**WHAT YOU NEED TO DO**
Copy the rows from the line containing "name author: Gleason" through the last row again, replacing "locality" with "site" and changing nothing else.

* Start SUPPLIED MATERIAL *

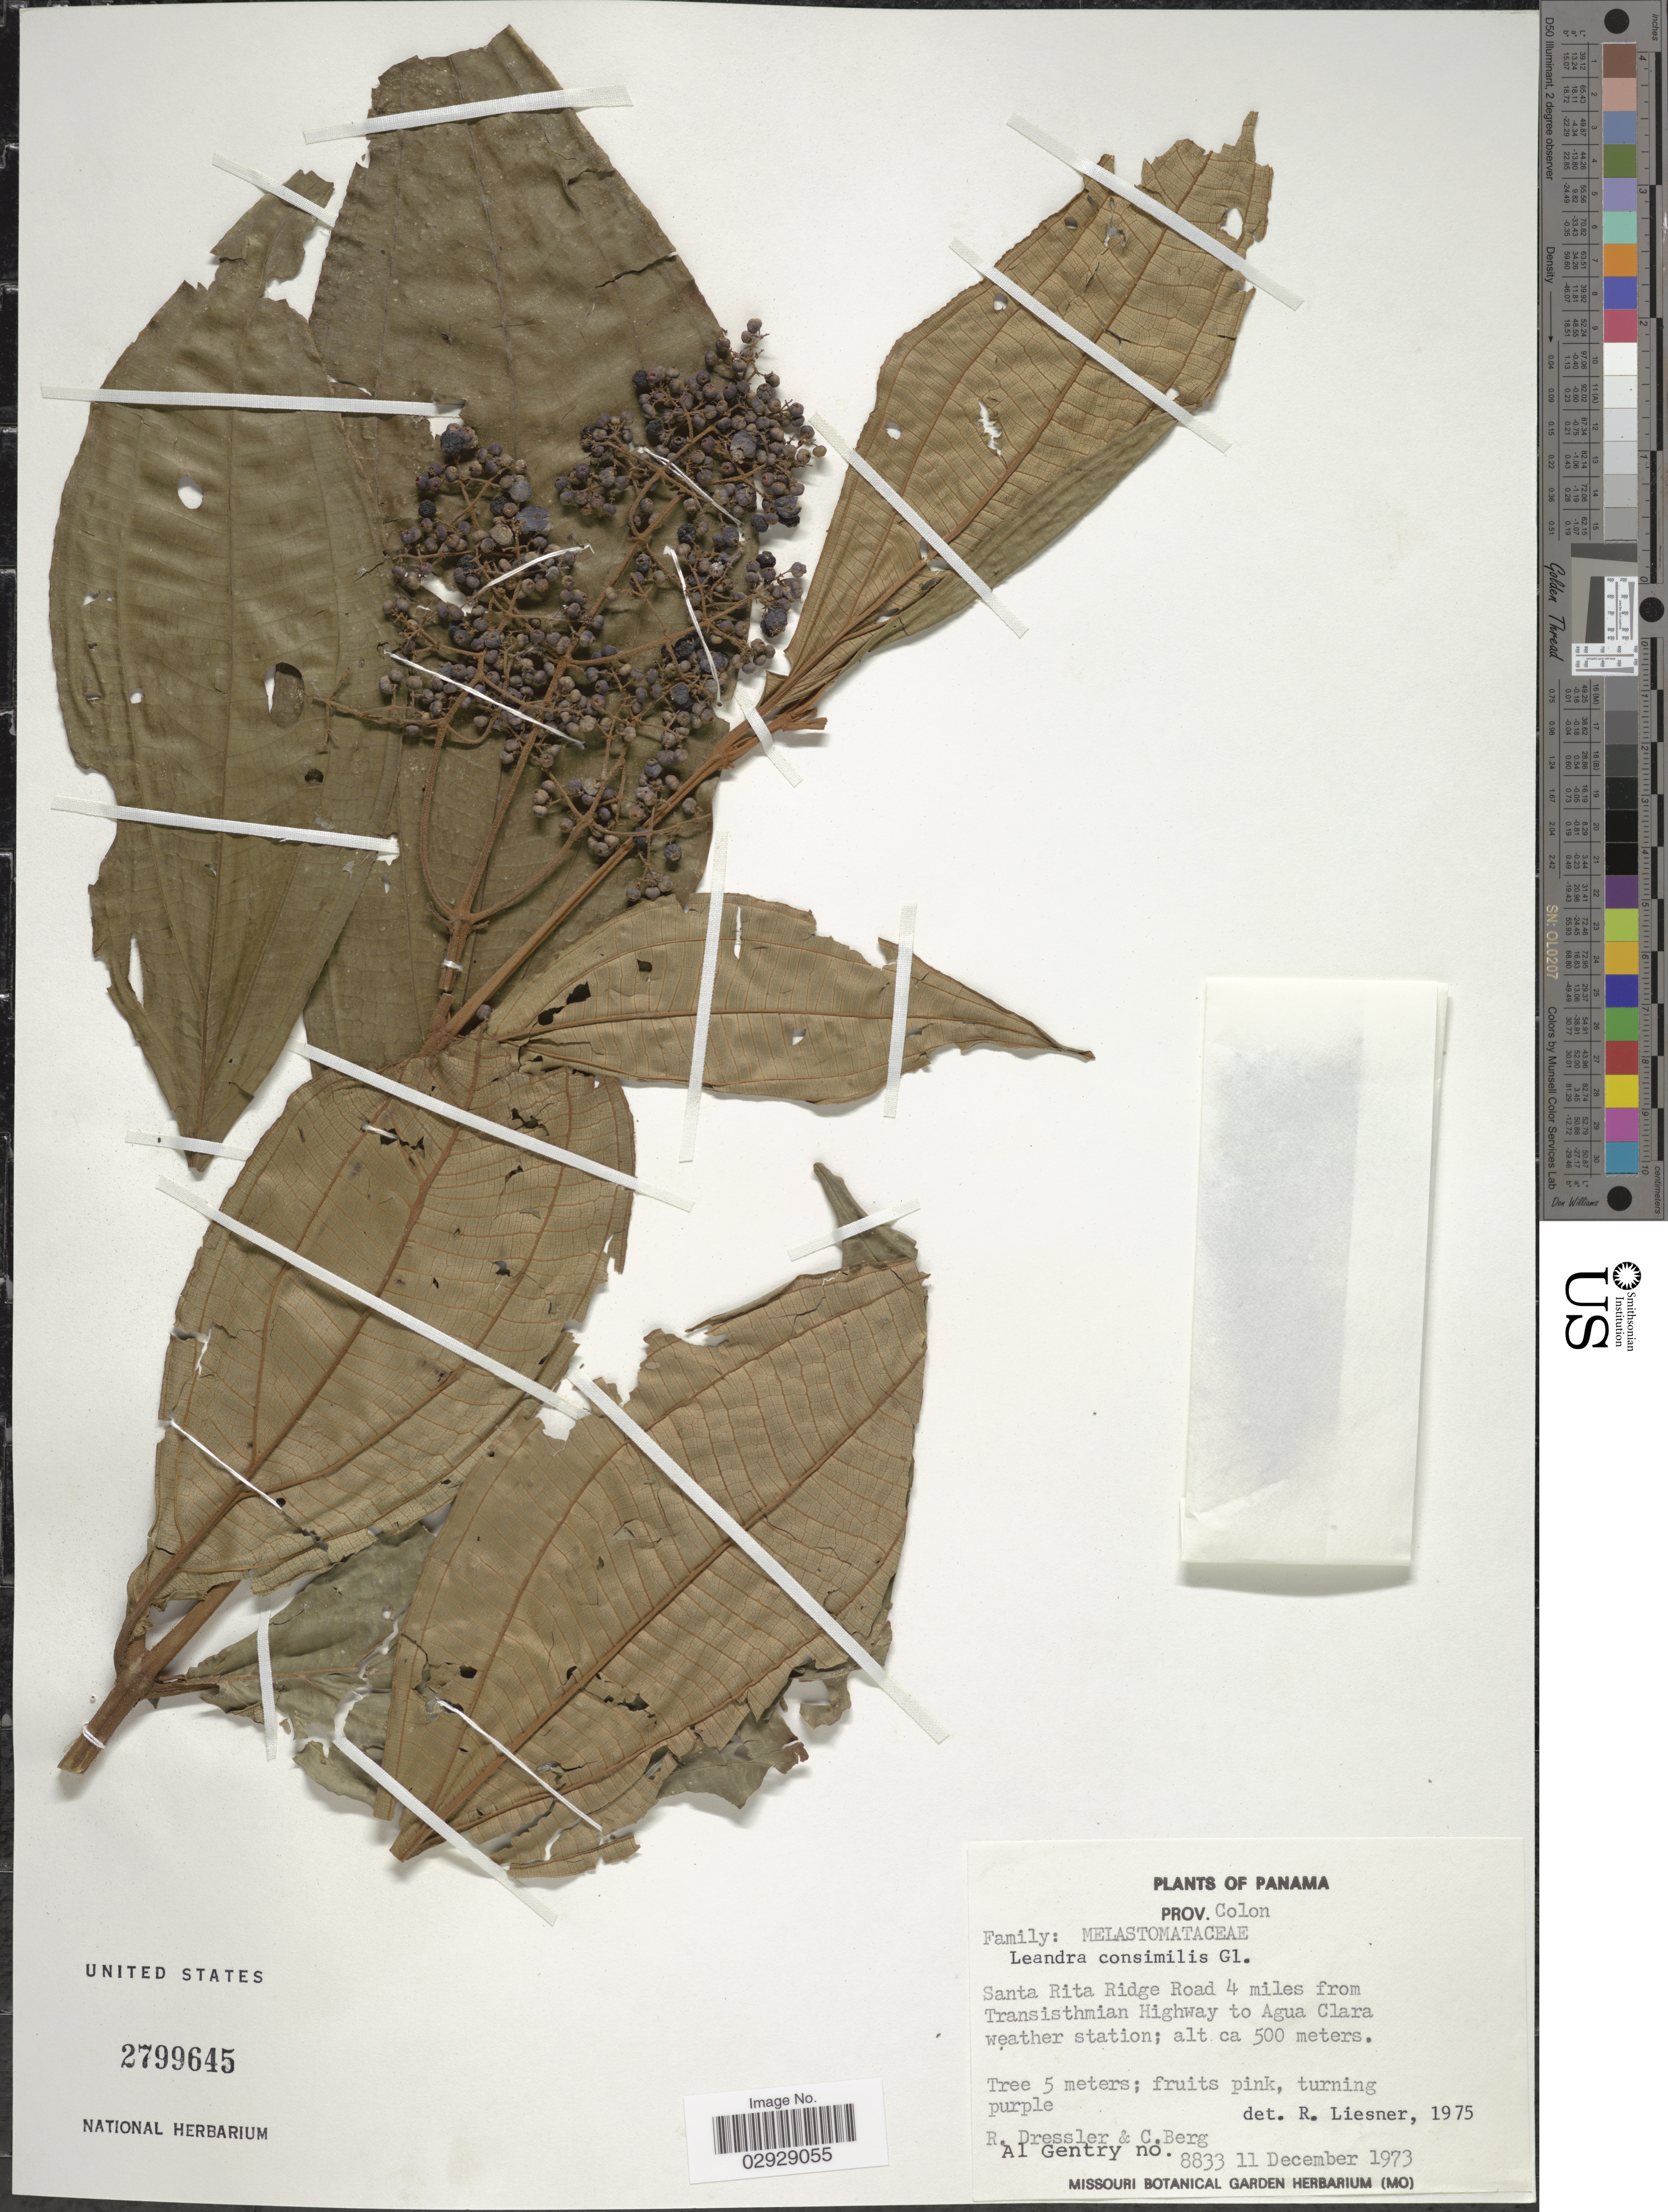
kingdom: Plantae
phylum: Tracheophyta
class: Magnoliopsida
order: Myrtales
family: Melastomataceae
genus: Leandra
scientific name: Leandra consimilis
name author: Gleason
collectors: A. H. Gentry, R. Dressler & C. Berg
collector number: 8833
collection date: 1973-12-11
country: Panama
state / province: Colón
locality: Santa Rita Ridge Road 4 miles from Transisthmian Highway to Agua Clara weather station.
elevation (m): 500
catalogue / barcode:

* End SUPPLIED MATERIAL *

**EXERCISE RESPONSE**
name author: Gleason
collectors: A. H. Gentry, R. Dressler & C. Berg
collector number: 8833
collection date: 1973-12-11
country: Panama
state / province: Colón
site: Santa Rita Ridge Road 4 miles from Transisthmian Highway to Agua Clara weather station.
elevation (m): 500
catalogue / barcode:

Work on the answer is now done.